By Max KnoblauchSpecial to the Chronicle
The Obama administration is sweating this month, after Justice Department memos detailing justifications for the targeted drone killings of Americans overseas were leaked to the press. The memos are drawing comparisons to President Bush’s infamous torture memos- which Obama released to the public in 2009- and are yet another tally in the growing similarities between the two administrations’ counterterrorism policies.
The leaked drone memo argues that killing an American citizen who is a “senior operational leader in al-Qaeda or an associated force” is lawful if: A knowledgeable, high-level official of the government determines that the targeted individual poses an imminent threat of violent attack against the United States.
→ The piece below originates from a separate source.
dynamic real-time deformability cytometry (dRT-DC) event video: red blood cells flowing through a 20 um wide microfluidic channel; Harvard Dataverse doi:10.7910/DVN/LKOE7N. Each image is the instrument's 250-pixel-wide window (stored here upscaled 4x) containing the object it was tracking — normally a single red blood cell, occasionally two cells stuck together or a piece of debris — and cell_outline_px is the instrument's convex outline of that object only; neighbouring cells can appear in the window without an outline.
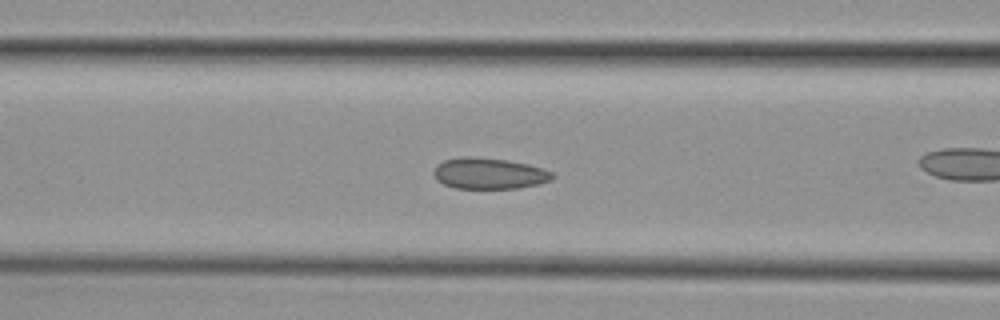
{"species": "common noctule bat (a hibernating species)", "species_latin": "Nyctalus noctula", "temperature_condition": "cold", "stored_images_in_passage": 47, "camera_frame_rate_fps": 3000, "um_per_image_px": 0.085, "animal": {"sex": "female", "body_mass_g": 29.2, "forearm_length_mm": 56.3}, "frame": {"image": 1, "passage_image": 21, "time_ms": 6.667, "image_size_px": [1000, 320], "cell_outline_px": [[556, 176], [552, 180], [540, 184], [516, 188], [456, 188], [444, 184], [436, 180], [432, 172], [436, 164], [444, 160], [464, 156], [472, 156], [508, 160], [528, 164], [544, 168], [552, 172]], "centroid_in_image_um": [41.58, 14.73], "position_along_channel_um": 125.0, "area_um2": 21.79}}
The problem with this justification of course, aside from the whole “bypassing the constitutional right of due process” tidbit, is the language. The memo does not detail what constitutes an official of the government being high level. It also goes on to later state that an “imminent threat of violent attack… does not require the United States to have clear evidence that a specific attack on U.S. persons and interests will take place in the immediate future.” So by “imminent threat”, they really mean “maybe a threat or something at some point but hey who knows for sure, right?”
The argument for this kind of behavior is that the targeted citizens are not outstanding members of society. They don’t volunteer at any animal shelters, and they don’t help your grandmother cross the street. They commit violent crimes, and belong to a terrorist organization (or “an associated force”). But the same can probably be said about many violent criminals, like those on death row. The right to due process still stands.
The Obama and Bush administrations’ similarities don’t stop there. Obama signed an extension of the wiretapping provisions in the Patriot Act until 2015, and Congress, while in the middle of fiscal cliff talks, renewed the law allowing American intelligence agencies to eavesdrop on our calls and emails.
If these measures are necessary to protect the American public from dangers foreign and abroad, why does the process of creating them have to be so veiled in secrecy? Why has the American public been shut out of so many decisions regarding our privacy and information? Simply put, why were we so opposed to these measures under the Bush administration, yet remain so apathetically unopposed to them under the Obama administration?